This book is in Open Review. I want your feedback to make the book better for you and other readers. To add your annotation, select some text and then click the on the pop-up menu. To see the annotations of others, click the button in the upper right hand corner of the page

## 3.5 Rolling a dice – Discrete Uniform distribution

Another simple distribution, arising from a classical probability theory examples, is the Uniform distribution. For now we focus on the discrete version of it, keeping in mind that there also exists the continuous one (see Section 4.2).

The classical example of application of this distribution is dice rolling. The conventional dice has 6 sides and when rolled can give a value of 1 to 6. If the dice is fair then the probability of getting a score on it is the same for all the sides. This means that the PMF of the distribution can be written as: $\begin{equation} f(y, k) = \frac{1}{k}, \tag{3.14} \end{equation}$ where $$k$$ is the number of outcomes (sides of the dice). The more outcomes there are, the lower the probability of having a specific outcome is. For example, on a dice with 10 sides, the probability of getting the score 5 is $$\frac{1}{10}$$, while on the 6-sided version it is $$\frac{1}{6}$$.

The PMF of the Uniform distribution is shown visually in Figure 3.9 on example of 1d6. Figure 3.9: Probability Mass Function of Uniform distribution for 1d6.

The mean of this distribution is calculated as $$\frac{a+b}{2}$$, where $$a$$ is the lowest and $$b$$ is the highest possible values. So, for the 1d6, the mean is $$\frac{1+6}{2}=3.5$$. This means that if we roll the dice many times the average score will be 3.5.

The variance of the uniform distribution depends on the number of outcomes and is calculated as: $\begin{equation} \sigma^2(y, k) = \frac{k^2-1}{12} . \tag{3.15} \end{equation}$ As can be seen from the formula, the variance of Uniform distribution is proportional to the number of outcomes.

Coming to the CDF of the Uniform distribution, it is calculated as: $\begin{equation} f(y, k) = \frac{y-a+1}{k}, \tag{3.16} \end{equation}$ where $$a$$ is the lowest possible value and $$k$$ is the number of outcomes. This CDF can be visualised as shown in Figure 3.10. Figure 3.10: Cumulative Distribution Function of Uniform distribution for 1d6.

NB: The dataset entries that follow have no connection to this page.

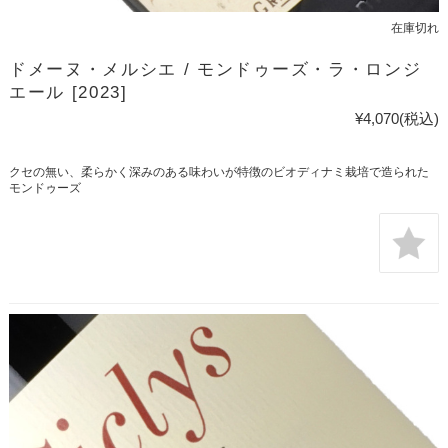
在庫切れ
ドメーヌ・メルシエ / モンドゥーズ・ラ・ロンジ
エール [2023]
¥4,070
(税込)
クセの無い、柔らかく深みのある味わいが特徴のビオディナミ栽培で造られた
モンドゥーズ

Given that the probability of each separate outcome in the Uniform distribution is always $$\frac{1}{k}$$, the CDF demonstrates a linear growth, reaching 1 at the highest point, which can be interpreted as rolling 1d6, we will always get a value up to 6 (less than or equal to 6). The CDF can be used to get probabilities of several events at the same time. For example, we can say that when rolling 1d6 the probability of getting 1 or 2 is $$\frac{2-1+1}{6}=\frac{1}{3}$$.

Bernoulli distribution (Section 3.2) with $$p=0.5$$ can be considered as a special case of the Uniform distribution (with only two outcomes).

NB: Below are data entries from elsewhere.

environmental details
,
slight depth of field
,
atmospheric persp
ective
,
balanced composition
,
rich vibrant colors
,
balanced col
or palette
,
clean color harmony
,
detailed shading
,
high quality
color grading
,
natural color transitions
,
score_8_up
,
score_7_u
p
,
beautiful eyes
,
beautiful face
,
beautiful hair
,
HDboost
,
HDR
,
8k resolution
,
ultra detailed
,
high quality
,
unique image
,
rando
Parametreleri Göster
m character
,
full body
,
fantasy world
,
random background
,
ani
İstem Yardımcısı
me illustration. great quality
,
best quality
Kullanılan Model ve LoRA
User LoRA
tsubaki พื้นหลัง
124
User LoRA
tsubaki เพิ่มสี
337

A company produces headphones, putting serial numbers on them. So far, it has produced 9,990 of them. If a customer buys headphones, what is the probability that they will get a serial number with three digits?

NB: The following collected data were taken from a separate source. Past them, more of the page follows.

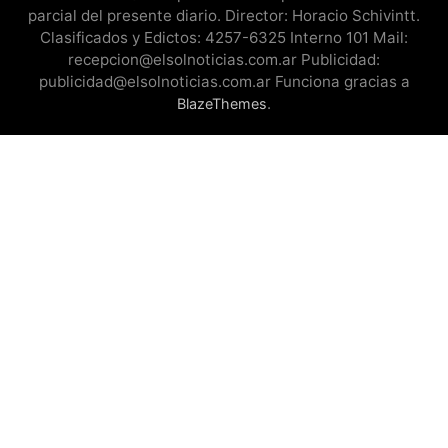
parcial del presente diario. Director: Horacio Schivintt.
Clasificados y Edictos: 4257-6325 Interno 101 Mail:
recepcion@elsolnoticias.com.ar Publicidad:
publicidad@elsolnoticias.com.ar Funciona gracias a
.
BlazeThemes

Solution. This is the task on Uniform distribution, because serial numbers do not repeat and we can assume that the probability of getting any of them is the same. In terms of parameters, $$a=1$$ and $$b=9990$$. To get a serial number with three digits, a customer needs to have anything between 100 and 999. This can be formulated as: $\begin{equation*} \mathrm{P}(100 \leq y \leq 999) = \mathrm{P}(y \leq 999) - \mathrm{P}(y \leq 99). \end{equation*}$ Inserting the values in the CDF of the Uniform distribution (3.16) we get: $\begin{equation*} \mathrm{P}(100 \leq y \leq 999) = \frac{999}{9990} - \frac{99}{9990} \approx 0.1 - 0.01 = 0.09. \end{equation*}$

Remark. Similarly how Binomial distribution is a generalisation of the Bernoulli, there is distribution describing the multiple dice rolls. It is called the Multinomial distribution. While we do not discuss it here, we note that this is a distribution, which is, for example, used to model respondents choices in survey, when the variable of interest is in a categorical scale and the probabilities for different options are not equal.